Despite that, the forest we passed through was green and lush with a fair number of 20-metre and 30-metre trees on the horizon. 'I see wild elephants on the trail every day,' declares Victor Brant, who works for a heli-logging company. The jovial foreman had pitched in to help get our bus out of a muddy spot - at a part where the dirt road had sagged badly, heavily indented by the weight of logging trucks and kept mushy by the rainy weather. It took us about an hour to get out of that spot, where we had caused a minor traffic blockage - one laden logging truck and three four-wheel drives ahead of us, and up to five empty logging trucks behind waiting to go into the valley for their wooden cargo.
Animal sightings
We thought Mr Brant was bragging at first, even though we'd seen elephant dung by the roadside earlier on. But true enough, barely half an hour after we resumed our journey, we saw a group of four or five small elephants - which looked like the Borneo pygmy elephants - just by the logging road, retreating quickly and silently back into the forest when we stopped and fumbled with our cameras.
At the Borneo Rainforest Lodge, located even deeper in Danum Valley, the wild-animal sightings noted by the eco-lodge's guests are impressive: wet tarsier, rhinoceros hornbill, red leaf monkey, pygmy elephant ('a herd of 20', a guest jotted in the visitor's book), orang utan, gibbon, slow loris, sambar deer, giant tree squirrel - just on daily jungle trail walks. Although a clouded leopard would be a bonus to spot, it's already like Jurassic Park minus the dinosaurs.
And this is logged - not virgin - forest as far as the eye can see, says Dr Reynolds, gesturing from the viewing deck of Danum Valley Field Centre's observation tower which is next to a Malaysian government-funded global atmosphere watch station, the only one of two in the Asia-Pacific region.
With the greenery all around, can he tell the difference between degraded and restored forest? 'In a degraded forest, you'd see a lot more creepers growing over the trees, for example,' he explains.
It turns out that during replanting, which is laborious work, Danum Valley's research assistants do a fair bit of clearing of creepers as well, when they mark out an area to replant - to make sure the seedlings grow unhindered. They also have to go back regularly to make sure there is no competing vegetation.
The reforestation carried out so far is proof that a logged forest can be restored, rather than justify converting it into oil palm plantations. 'What we're trying to do here is to restore the rainforest, to get it back as a primary rainforest which it started off as,' says Dr Reynolds. 'If converted into plantation, then the impact on biodiversity is really severe. You'd lose 90 to 95 per cent of it.'
With the limited funding the project has, it's running under-capacity for now. 'But the technology and methods we've developed here can easily be replicated in other parts of Malaysia and South-east Asia,' says Dr Sinun.

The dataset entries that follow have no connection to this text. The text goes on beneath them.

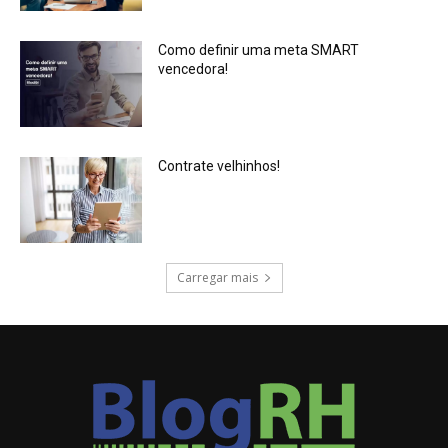
Como definir uma meta SMART
vencedora!
Contrate velhinhos!
Carregar mais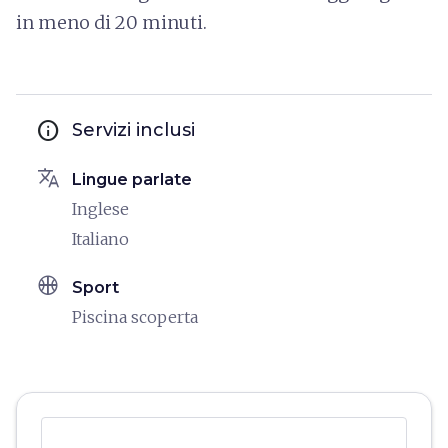
in meno di 20 minuti.
info
Servizi inclusi
translate
Lingue parlate
Inglese
Italiano
sports_basketball
Sport
Piscina scoperta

Now it's just a matter of waiting for the world's politicians to catch up, and come up with a viable carbon market. 'For now, this is a voluntary market, as the carbon this project is absorbing isn't tradeable under the Kyoto Protocol which favours reforestation of empty land, not existing forest,' says Dr Reynolds. 'Then it becomes interesting financially - potentially anyway. For now, only companies which want to be seen as carbon-neutral are funding this project.'
Meanwhile, some 30 species of indigenous rainforest tree seedlings are waiting to shoot up in the under-capacity-run nursery. Hopea Nervosa and SPP, known locally as Jangkang and Selangan, are quite aptly named. They could well be the hope of the planet in years to come.